- **TASKS FOR THIS EXERCISE**
1. How did guest houses in the text on seaside holiday resorts advertise spare capacity?
2. Gather every line of the records that contains the string "Tuesday". Case counts.

A hundred years ago, perhaps even fifty years ago, a week in Blackpool (or Brighton / Great Yarmouth / Margate) was most people’s idea of paradise, with thousand of city folk flocking to the UK’s traditional holiday resorts every week throughout the summer season, in search of a little bit of sea, sun and fun.
Accommodation ranged from the bold and beautiful (Grand Hotel in Brighton) through to spare rooms in family homes and bunk houses in rear yards. The majority of course, were independent Guest Houses and small hotels, individually liveries along the seafront and adjacent roads. Marketing was virtually non-existent (in its current form anyway) with bookings renewed on an annual basis or by recommendation. Any spare capacity was simply advertised via a “Vacancies” window board, a reward for any last minute holiday maker, who chanced their luck and simply pounded these streets looking for a sign.
Current Situation:
But the Leisure industry has evolved. From package deals to Europe, Distant Shores, Disney & the US, Specialist Breaks, Holiday Parks, Private Rentals, Chalets & Cottages, Centre Parks …. the list goes on, but the result is that the previously dominant towns have a much smaller market and there has for many years been a massive oversupply of holiday accommodation.
As a result, margins have been reduced, profitability has all but dried up and the upkeep of properties has suffered. Whilst some of the smaller towns have transformed or progressed through other means – Brighton for example has two universities and, being one hour form London by train, is a perfect commuter town by the sea and Bournemouth has raised it game, with niche and boutique hotels – many have low employment, social problems and poor property stock.
Whilst the North South divide is no doubt apparent, we did look at two such Towns (Hastings and Blackpool) to establish if these same problems affected both and, in short they did. Whilst this is not a political of economic forum, we did do a little bit more digging and spoke to regional property investors to gauge their thoughts. An experienced property agent from the Blackpool area, who preferred not to named, thoughts give what we feel it a fairly credible explanation, which seems to be apparent to many such towns:
“The situation we are now faced with is the result of a number of factors and I can’t profess into being an expert at many of them, I just call it as I see it on the ground… Over the past twenty years, tourism has gradually deserted the town or rather evolved into a day-tripper or overnight (stag & hen nights for example) location. All the guesthouses could do was drop their prices as the local planning rules meant there was little else they could do with their properties. Those who did convert into flats / bedsits on a permanent basis did so unofficially and thus created poor quality and illegal stock, but what else were they to do?

Some records
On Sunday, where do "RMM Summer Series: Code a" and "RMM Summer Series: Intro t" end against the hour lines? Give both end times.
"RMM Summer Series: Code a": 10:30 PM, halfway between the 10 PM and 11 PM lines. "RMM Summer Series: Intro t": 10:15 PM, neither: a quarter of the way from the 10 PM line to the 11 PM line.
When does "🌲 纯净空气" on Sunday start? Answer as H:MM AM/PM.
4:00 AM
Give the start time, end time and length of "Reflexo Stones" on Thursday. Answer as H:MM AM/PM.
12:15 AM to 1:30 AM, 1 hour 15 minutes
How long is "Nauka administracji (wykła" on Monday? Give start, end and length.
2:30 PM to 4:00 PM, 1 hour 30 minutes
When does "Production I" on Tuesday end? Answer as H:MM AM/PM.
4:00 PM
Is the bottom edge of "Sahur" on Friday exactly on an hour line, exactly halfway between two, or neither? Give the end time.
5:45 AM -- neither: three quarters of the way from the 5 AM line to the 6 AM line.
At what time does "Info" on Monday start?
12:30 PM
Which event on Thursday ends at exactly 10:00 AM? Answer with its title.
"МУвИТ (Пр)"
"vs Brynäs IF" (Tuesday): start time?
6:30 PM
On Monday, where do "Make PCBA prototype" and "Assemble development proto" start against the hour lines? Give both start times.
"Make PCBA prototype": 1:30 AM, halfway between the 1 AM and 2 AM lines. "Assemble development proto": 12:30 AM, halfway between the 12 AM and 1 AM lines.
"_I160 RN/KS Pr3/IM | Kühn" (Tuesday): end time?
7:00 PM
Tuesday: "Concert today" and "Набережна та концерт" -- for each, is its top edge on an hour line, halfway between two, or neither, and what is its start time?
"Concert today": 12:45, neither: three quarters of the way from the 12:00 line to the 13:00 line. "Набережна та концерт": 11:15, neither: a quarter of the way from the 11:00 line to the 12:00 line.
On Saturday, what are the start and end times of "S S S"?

- **RESULTS FOR EACH TASK**
1. They put up a "Vacancies" window board.

2.
When does "Production I" on Tuesday end? Answer as H:MM AM/PM.
"vs Brynäs IF" (Tuesday): start time?
"_I160 RN/KS Pr3/IM | Kühn" (Tuesday): end time?
Tuesday: "Concert today" and "Набережна та концерт" -- for each, is its top edge on an hour line, halfway between two, or neither, and what is its start time?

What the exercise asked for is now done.